Oui! J’ai d’ailleurs un projet où je parlerai d’une autre façon de Cergy. Et avant cela, en avril, sortira « Regarde les lumières mon amour ». Ce texte décrit le grand spectacle d’un hypermarché, en l’occurrence les 3-Fontaines. Lorsque j’ai commencé à écrire sur la ville vers 1983-1984, la littérature française ne s’intéressait pas tellement à la banlieue et encore moins aux villes nouvelles, que certains sociologues appelaient encore les non-lieux! Mais là où il y a des gens, il n’y a pas de non-lieux. Cergy a aussi inspiré le cinéma, en particulier Eric Rohmer qui y a tourné en 1985 « L’Ami de mon amie ».

Avez-vous des endroits fétiches ?

Ce sont ceux où j’ai fait mon histoire, depuis presque quarante ans : le quartier de la Préfecture, Cergy Saint-Christophe, les Etangs, l’Axe Majeur et sa somptueuse perspective que je vois depuis ma maison, ou encore la gare, qui signifie pour moi les personnes qui arrivent ou qui viennent me voir, représentent les choses heureuses. Tout comme les centres commerciaux de l’agglomération, car j’aime aussi celui du Leclerc d’Osny (rires).

Comment avez-vous vu l’agglomération évoluer?

Lorsque j’ai emménagé à Cergy, la ville était en construction. Les quartiers de Cergy-Saint-Christophe et Cergy-le-Haut n’existaient pas encore ! J’ai senti vers 1989, avec l’ouverture de l’Université, que Cergy changeait. On commençait par exemple à voir des étudiants à Auchan. Ils détonnaient des clients habituels. Aujourd’hui, ma mémoire est liée à la ville nouvelle. Quand je m’y promène, beaucoup de choses me font repenser à ma propre histoire. Je revois la gare de Cergy-Préfecture avant qu’elle ne soit complètement modifiée, alors qu’elle n’avait pas 30 ans. Cergy est une histoire qui se fait. Des scènes que j’y vois me font penser à mon histoire. Comme la fois où, à un arrêt de bus, une mère et sa fille se parlaient avec acrimonie. Cela m’a rappelé ma relation avec ma mère.

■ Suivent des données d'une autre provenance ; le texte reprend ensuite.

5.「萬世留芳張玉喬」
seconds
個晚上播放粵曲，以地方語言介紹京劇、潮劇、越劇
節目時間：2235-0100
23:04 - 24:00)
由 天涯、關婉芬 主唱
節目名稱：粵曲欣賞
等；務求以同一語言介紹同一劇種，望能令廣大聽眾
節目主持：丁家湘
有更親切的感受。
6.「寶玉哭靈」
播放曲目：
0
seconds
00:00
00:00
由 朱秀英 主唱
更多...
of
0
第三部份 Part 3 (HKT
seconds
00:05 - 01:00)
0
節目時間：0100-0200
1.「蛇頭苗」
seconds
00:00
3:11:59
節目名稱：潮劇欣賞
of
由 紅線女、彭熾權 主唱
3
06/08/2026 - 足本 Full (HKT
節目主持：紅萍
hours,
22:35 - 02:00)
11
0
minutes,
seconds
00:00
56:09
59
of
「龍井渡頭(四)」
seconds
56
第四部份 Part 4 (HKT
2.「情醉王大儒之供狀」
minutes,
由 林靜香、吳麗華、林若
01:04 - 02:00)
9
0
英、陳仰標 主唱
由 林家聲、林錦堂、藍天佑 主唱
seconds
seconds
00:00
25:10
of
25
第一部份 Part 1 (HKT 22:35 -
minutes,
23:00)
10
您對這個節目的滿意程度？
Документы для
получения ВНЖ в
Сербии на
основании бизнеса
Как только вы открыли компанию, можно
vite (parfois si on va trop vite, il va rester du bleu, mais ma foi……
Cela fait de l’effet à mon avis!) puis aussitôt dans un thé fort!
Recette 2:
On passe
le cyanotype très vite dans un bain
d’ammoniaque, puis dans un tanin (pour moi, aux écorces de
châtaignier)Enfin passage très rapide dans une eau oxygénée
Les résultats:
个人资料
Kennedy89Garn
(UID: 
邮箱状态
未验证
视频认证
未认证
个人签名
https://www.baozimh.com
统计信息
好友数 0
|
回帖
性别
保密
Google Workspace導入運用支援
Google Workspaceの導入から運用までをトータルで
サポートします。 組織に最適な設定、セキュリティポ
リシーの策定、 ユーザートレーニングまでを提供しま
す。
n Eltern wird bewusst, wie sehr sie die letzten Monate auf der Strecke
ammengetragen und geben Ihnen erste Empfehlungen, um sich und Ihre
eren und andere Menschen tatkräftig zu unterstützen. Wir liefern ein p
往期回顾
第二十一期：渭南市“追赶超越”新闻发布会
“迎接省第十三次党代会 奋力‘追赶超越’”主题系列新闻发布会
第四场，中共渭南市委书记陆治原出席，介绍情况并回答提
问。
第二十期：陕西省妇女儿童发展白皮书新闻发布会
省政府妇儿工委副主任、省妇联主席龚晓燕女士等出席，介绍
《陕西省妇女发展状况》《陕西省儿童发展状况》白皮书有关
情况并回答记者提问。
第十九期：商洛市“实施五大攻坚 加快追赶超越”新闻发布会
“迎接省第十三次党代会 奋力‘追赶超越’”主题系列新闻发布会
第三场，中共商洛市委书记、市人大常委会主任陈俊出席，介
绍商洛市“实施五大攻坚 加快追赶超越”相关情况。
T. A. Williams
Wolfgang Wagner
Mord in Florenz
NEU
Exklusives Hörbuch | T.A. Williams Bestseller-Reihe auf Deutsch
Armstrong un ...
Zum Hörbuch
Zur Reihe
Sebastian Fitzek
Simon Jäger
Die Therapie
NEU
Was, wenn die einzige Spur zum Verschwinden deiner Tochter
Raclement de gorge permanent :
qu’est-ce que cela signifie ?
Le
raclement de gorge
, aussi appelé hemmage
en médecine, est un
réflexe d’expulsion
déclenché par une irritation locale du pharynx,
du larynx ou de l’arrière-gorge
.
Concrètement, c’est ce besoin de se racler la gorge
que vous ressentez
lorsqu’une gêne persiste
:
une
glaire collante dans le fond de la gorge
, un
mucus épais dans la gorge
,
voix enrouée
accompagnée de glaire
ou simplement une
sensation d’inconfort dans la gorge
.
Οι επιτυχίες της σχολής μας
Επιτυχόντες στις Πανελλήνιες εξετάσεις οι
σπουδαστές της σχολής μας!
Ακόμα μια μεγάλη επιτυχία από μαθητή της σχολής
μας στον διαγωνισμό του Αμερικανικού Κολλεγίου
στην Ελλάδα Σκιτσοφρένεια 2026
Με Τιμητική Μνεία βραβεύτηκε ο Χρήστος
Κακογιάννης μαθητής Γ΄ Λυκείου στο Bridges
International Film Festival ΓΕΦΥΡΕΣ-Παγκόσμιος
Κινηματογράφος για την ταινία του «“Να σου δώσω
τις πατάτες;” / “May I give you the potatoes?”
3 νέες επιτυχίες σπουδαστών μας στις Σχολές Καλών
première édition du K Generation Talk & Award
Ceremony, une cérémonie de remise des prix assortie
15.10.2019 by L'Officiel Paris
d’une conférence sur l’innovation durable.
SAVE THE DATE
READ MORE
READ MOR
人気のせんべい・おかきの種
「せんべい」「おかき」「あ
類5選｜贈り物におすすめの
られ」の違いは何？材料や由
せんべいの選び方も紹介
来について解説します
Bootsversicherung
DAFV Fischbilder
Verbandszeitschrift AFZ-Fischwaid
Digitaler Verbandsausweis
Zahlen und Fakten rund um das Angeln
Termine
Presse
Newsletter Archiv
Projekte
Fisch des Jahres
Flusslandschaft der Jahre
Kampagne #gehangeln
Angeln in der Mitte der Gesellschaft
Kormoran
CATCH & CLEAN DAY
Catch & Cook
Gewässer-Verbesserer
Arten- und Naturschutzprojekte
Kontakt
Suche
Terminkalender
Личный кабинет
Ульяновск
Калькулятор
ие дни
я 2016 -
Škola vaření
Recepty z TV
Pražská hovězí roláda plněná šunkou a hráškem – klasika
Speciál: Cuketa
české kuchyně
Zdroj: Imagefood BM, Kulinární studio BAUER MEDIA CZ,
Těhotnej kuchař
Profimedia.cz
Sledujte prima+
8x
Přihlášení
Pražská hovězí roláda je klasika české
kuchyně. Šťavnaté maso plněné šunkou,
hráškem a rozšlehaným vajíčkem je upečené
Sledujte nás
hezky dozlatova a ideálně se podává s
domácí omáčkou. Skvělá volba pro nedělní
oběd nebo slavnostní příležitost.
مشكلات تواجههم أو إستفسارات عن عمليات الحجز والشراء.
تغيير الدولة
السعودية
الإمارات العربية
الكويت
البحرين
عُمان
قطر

Cergy va vous rendre hommage en 2014 ?

Je vais recevoir le titre de Docteur Honoris Causa de l’Université de Cergy-Pontoise, au cours d’un colloque international qui sera organisé autour de mon oeuvre en novembre à Cergy. Moi qui suis rebelle à toute forme de distinction, c’est la seule que j’accepterai. Parce qu’elle a du sens.